+++ Records for the task +++

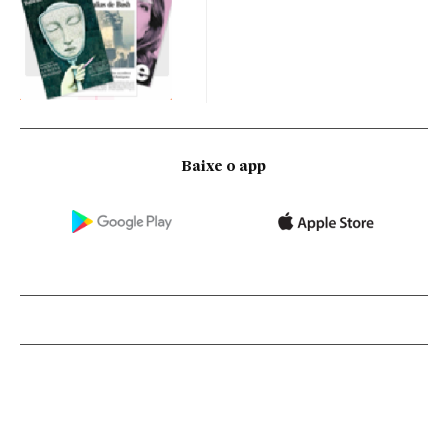
Baixe o app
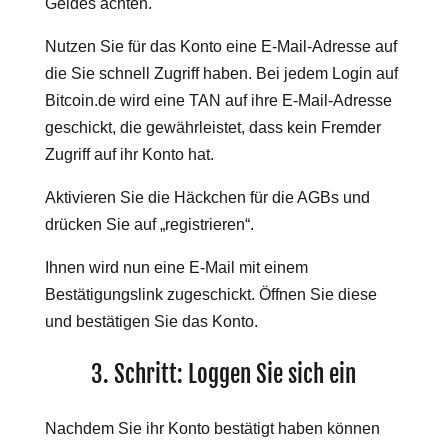
Geldes achten.
Nutzen Sie für das Konto eine E-Mail-Adresse auf
die Sie schnell Zugriff haben. Bei jedem Login auf
Bitcoin.de wird eine TAN auf ihre E-Mail-Adresse
geschickt, die gewährleistet, dass kein Fremder
Zugriff auf ihr Konto hat.
Aktivieren Sie die Häckchen für die AGBs und
drücken Sie auf „registrieren“.
Ihnen wird nun eine E-Mail mit einem
Bestätigungslink zugeschickt. Öffnen Sie diese
und bestätigen Sie das Konto.
3. Schritt: Loggen Sie sich ein
Nachdem Sie ihr Konto bestätigt haben können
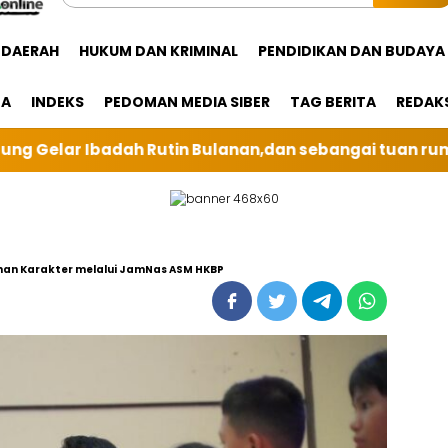
DAERAH
HUKUM DAN KRIMINAL
PENDIDIKAN DAN BUDAYA
GA
INDEKS
PEDOMAN MEDIA SIBER
TAG BERITA
REDAK
,dan sebangai tuan rumah kali ini BRI Unit Silindung 
nan Karakter melalui JamNas ASM HKBP ‎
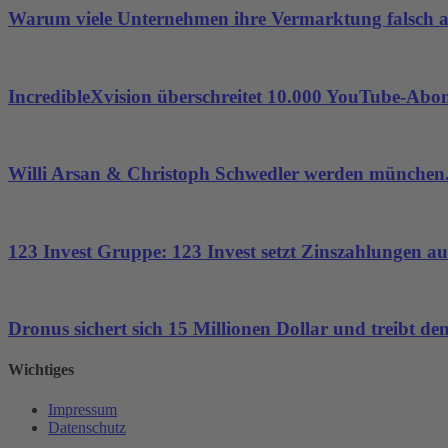
Warum viele Unternehmen ihre Vermarktung falsch 
IncredibleXvision überschreitet 10.000 YouTube-Abo
Willi Arsan & Christoph Schwedler werden münchen.
123 Invest Gruppe: 123 Invest setzt Zinszahlungen aus
Dronus sichert sich 15 Millionen Dollar und treibt 
Wichtiges
Impressum
Datenschutz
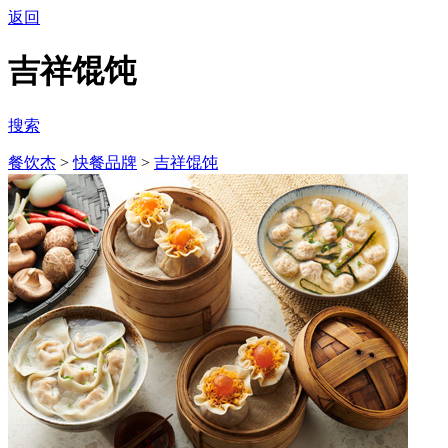
返回
吉祥馄饨
搜索
餐饮杰
>
快餐品牌
>
吉祥馄饨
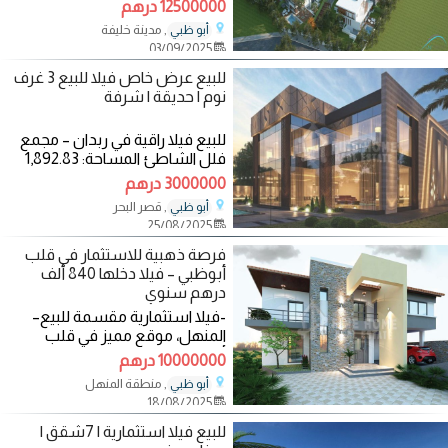
وتصميم عائلي مثالي المساحة
12500000 درهم
الإجمالية: 24,022
, مدينة خليفة
أبو ظبي
03/09/2025
للبيع عرض خاص فيلا للبيع 3 غرف
نوم | حديقة | شرفة
للبيع فيلا راقية في ربدان – مجمع
فلل الشاطئ المساحة: 1,892.83
قدم مربع موقع مميز وقريب من
3000000 درهم
كل الخدمات
, قصر البحر
أبو ظبي
25/08/2025
فرصة ذهبية للاستثمار في قلب
أبوظبي – فيلا دخلها 840 ألف
درهم سنوي
-فيلا استثمارية مقسمة للبيع–
المنهل، موقع مميز في قلب
أبوظبي– قريب من قصر المنهل
10000000 درهم
والخالدية -24 شقة
, منطقة المنهل
أبو ظبي
18/08/2025
للبيع فيلا استثمارية | 7شقق |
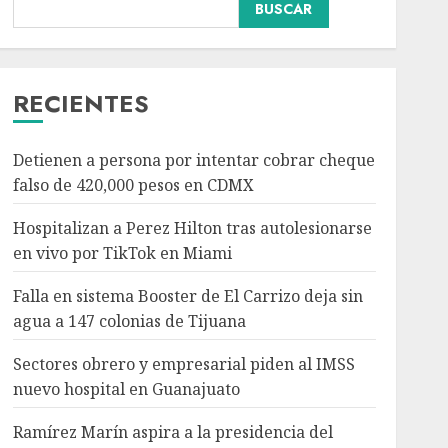
Falla en sistema Booster
BUSCAR
de El Carrizo deja sin
agua a 147 colonias de
Tijuana
3
AGOSTO 6, 2026
RECIENTES
Nacional
Salud
Sectores obrero y
Detienen a persona por intentar cobrar cheque
empresarial piden al
falso de 420,000 pesos en CDMX
IMSS nuevo hospital en
Guanajuato
Hospitalizan a Perez Hilton tras autolesionarse
4
AGOSTO 6, 2026
en vivo por TikTok en Miami
Nacional
Falla en sistema Booster de El Carrizo deja sin
Ramírez Marín aspira a
agua a 147 colonias de Tijuana
la presidencia del
Senado pero respeta
Sectores obrero y empresarial piden al IMSS
decisión de Morena
nuevo hospital en Guanajuato
5
AGOSTO 6, 2026
Ramírez Marín aspira a la presidencia del
Nacional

+++

Leave the pictures out and return the rest of the listing exactly.

*Expected output*:
Baixe o app
Geldes achten.
Nutzen Sie für das Konto eine E-Mail-Adresse auf
die Sie schnell Zugriff haben. Bei jedem Login auf
Bitcoin.de wird eine TAN auf ihre E-Mail-Adresse
geschickt, die gewährleistet, dass kein Fremder
Zugriff auf ihr Konto hat.
Aktivieren Sie die Häckchen für die AGBs und
drücken Sie auf „registrieren“.
Ihnen wird nun eine E-Mail mit einem
Bestätigungslink zugeschickt. Öffnen Sie diese
und bestätigen Sie das Konto.
3. Schritt: Loggen Sie sich ein
Nachdem Sie ihr Konto bestätigt haben können
DAERAH
HUKUM DAN KRIMINAL
PENDIDIKAN DAN BUDAYA
GA
INDEKS
PEDOMAN MEDIA SIBER
TAG BERITA
REDAK
,dan sebangai tuan rumah kali ini BRI Unit Silindung 
nan Karakter melalui JamNas ASM HKBP ‎
Warum viele Unternehmen ihre Vermarktung falsch 
IncredibleXvision überschreitet 10.000 YouTube-Abo
Willi Arsan & Christoph Schwedler werden münchen.
123 Invest Gruppe: 123 Invest setzt Zinszahlungen aus
Dronus sichert sich 15 Millionen Dollar und treibt 
Wichtiges
Impressum
Datenschutz
返回
吉祥馄饨
搜索
餐饮杰
>
快餐品牌
>
吉祥馄饨
وتصميم عائلي مثالي المساحة
12500000 درهم
الإجمالية: 24,022
, مدينة خليفة
أبو ظبي
03/09/2025
للبيع عرض خاص فيلا للبيع 3 غرف
نوم | حديقة | شرفة
للبيع فيلا راقية في ربدان – مجمع
فلل الشاطئ المساحة: 1,892.83
قدم مربع موقع مميز وقريب من
3000000 درهم
كل الخدمات
, قصر البحر
أبو ظبي
25/08/2025
فرصة ذهبية للاستثمار في قلب
أبوظبي – فيلا دخلها 840 ألف
درهم سنوي
-فيلا استثمارية مقسمة للبيع–
المنهل، موقع مميز في قلب
أبوظبي– قريب من قصر المنهل
10000000 درهم
والخالدية -24 شقة
, منطقة المنهل
أبو ظبي
18/08/2025
للبيع فيلا استثمارية | 7شقق |
Falla en sistema Booster
BUSCAR
de El Carrizo deja sin
agua a 147 colonias de
Tijuana
3
AGOSTO 6, 2026
RECIENTES
Nacional
Salud
Sectores obrero y
Detienen a persona por intentar cobrar cheque
empresarial piden al
falso de 420,000 pesos en CDMX
IMSS nuevo hospital en
Guanajuato
Hospitalizan a Perez Hilton tras autolesionarse
4
AGOSTO 6, 2026
en vivo por TikTok en Miami
Nacional
Falla en sistema Booster de El Carrizo deja sin
Ramírez Marín aspira a
agua a 147 colonias de Tijuana
la presidencia del
Senado pero respeta
Sectores obrero y empresarial piden al IMSS
decisión de Morena
nuevo hospital en Guanajuato
5
AGOSTO 6, 2026
Ramírez Marín aspira a la presidencia del
Nacional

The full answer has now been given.